— Start EXCERPT PROVIDED —
A lot of Google Analytics 4 dimensions and metrics can be derived straight from the tables without performing calculations on the data. With the help of unnest and parse for dates or timestamps we can do the trick.

Other dimensions and metrics that you might need are a bit harder to access. You will have to (re)calculate them, which can require some serious SQL-skills.

While designing the course Query GA4 Data In Google BigQuery I've learned a lot about best practices to calculate dimensions and metrics. To share this knowledge with you I will provide a combined query for default dimensions and metrics, and a single example query for every non-default dimension or metric.

As always, please let me know if you have any feedback or suggestions to improve the quality of this content.

💡
User acquisition dimensions can be found here.

Default user dimensions

  • user_id
  • user_pseudo_id
  • user_first_touch_timestamp
  • user_properties.key
  • user_properties.value.string_value
  • user_properties.value.set_timestamp_micros
  • user_ltv.currency

Default user metrics

  • user_properties.value.int_value
  • user_properties.value.float_value
  • user_properties.value.double_value
  • user_ltv.revenue
💡
If you only need one default dimension or metric, look at the -- comments in the example query below for names and definitions and copy the part you need from the select clause. Make sure that you also add any additional conditions (i.e. with, from, where, group by, having and order by) that are necessary to calculate the results correctly. E.g, the query below is ungrouped, so every row corresponds to an event and may contain duplicate rows.
select
    -- user_id (dimension | the user id set via the setUserId api)
    user_id,
    -- user_pseudo_id (dimension | the pseudonymous id (e.g., app instance id) for the user)
    user_pseudo_id,
    -- user_first_touch_timestamp (dimension | the time (in microseconds) at which the user first opened the app/website)
    timestamp_micros(user_first_touch_timestamp) as user_first_touch_timestamp,
    -- user_properties.key (dimension | the name of the user property | replace <insert key> with a parameter key or delete where clause to select all)
    (select key from unnest(user_properties) where key = '<insert key>') as user_properties_key,
    -- user_properties.value.string_value (dimension | the string value of the user property | replace <insert key> with a parameter key or delete where clause to select all)
    (select value.string_value from unnest(user_properties) where key = '<insert key>') as user_string_value,
    -- user_properties.value.int_value (metric | the integer value of the user property | replace <insert key> with a parameter key or delete where clause to select all)
    (select value.int_value from unnest(user_properties) where key = '<insert key>') as user_int_value,
    -- user_properties.value.float_value (metric | the float value of the user property | replace <insert key> with a parameter key or delete where clause to select all)
    (select value.float_value from unnest(user_properties) where key = '<insert key>') as user_float_value,
    -- user_properties.value.double_value (metric | the double value of the user property | replace <insert key> with a parameter key or delete where clause to select all)
— End EXCERPT PROVIDED —
- COMPLETE THE FOLLOWING:
A. List every default user metric given in the page on GA4 dimensions and metrics in BigQuery.
B. Write the next part of the page on GA4 dimensions and metrics in BigQuery, starting after its final line.
— Start DATASET EXTRACT —
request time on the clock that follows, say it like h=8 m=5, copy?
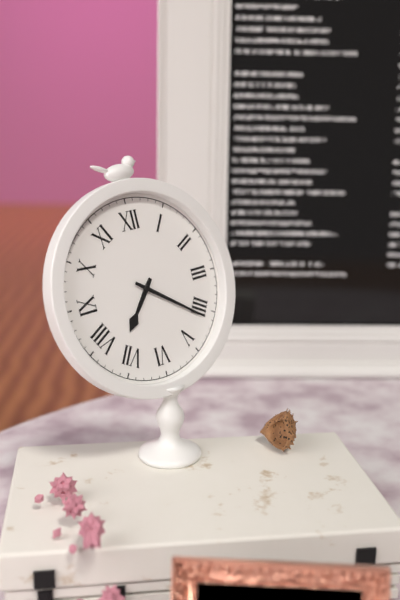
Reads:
h=7 m=21
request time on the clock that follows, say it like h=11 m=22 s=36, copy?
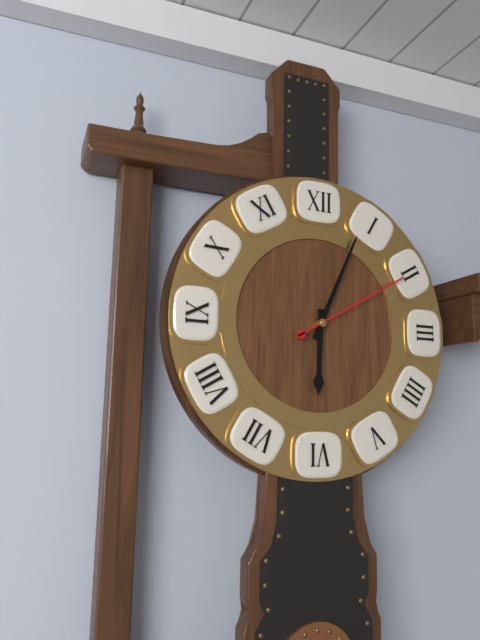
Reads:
h=6 m=4 s=10
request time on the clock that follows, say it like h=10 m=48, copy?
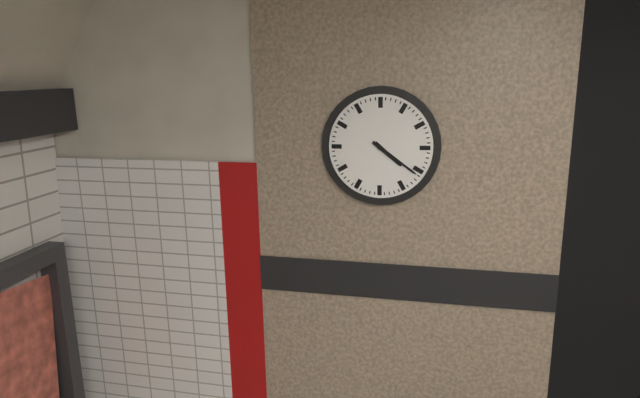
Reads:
h=4 m=21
— End DATASET EXTRACT —
- RESULTS OF THE EXERCISE:
A.
user_properties.value.int_value
user_properties.value.float_value
user_properties.value.double_value
user_ltv.revenue

B.
    (select value.double_value from unnest(user_properties) where key = '<insert key>') as user_double_value,
    -- user_properties.value.set_timestamp_micros (dimension | the time (in microseconds) at which the user property was last set | replace <insert key> with a parameter key or delete where clause to select all)
    timestamp_micros((select value.set_timestamp_micros from unnest(user_properties) where key = '<insert key>')) as user_set_timestamp_micros,
    -- user_ltv.revenue (metric | the lifetime value (revenue) of the user)
    user_ltv.revenue as user_ltv_revenue,
    -- user_ltv.currency (dimension | the lifetime value (currency) of the user)
    user_ltv.currency as user_ltv_currency
from
    -- change this to your google analytics 4 export location in bigquery
    `ga4bigquery.analytics_250794857.events_*`
where
    -- define static and/or dynamic start and end date
    _table_suffix between '20201101'
    and format_date('%Y%m%d',date_sub(current_date(), interval 1 day))

Calculated user dimensions

  • user type
select
	-- user type (dimension | either new visitor or returning visitor, indicating if the users are new or returning)
    case
        when (select value.int_value from unnest(event_params) where event_name = 'session_start' and key = 'ga_session_number') = 1 then 'new visitor'
        when (select value.int_value from unnest(event_params) where event_name = 'session_start' and key = 'ga_session_number') > 1 then 'returning visitor'
        else null end as user_type,
    count(distinct user_pseudo_id) as users
from
    -- change this to your google analytics 4 export location in bigquery
    `ga4bigquery.analytics_250794857.events_*`
where
    -- define static and/or dynamic start and end date
    _table_suffix between '20220901'
    and format_date('%Y%m%d',date_sub(current_date(), interval 1 day))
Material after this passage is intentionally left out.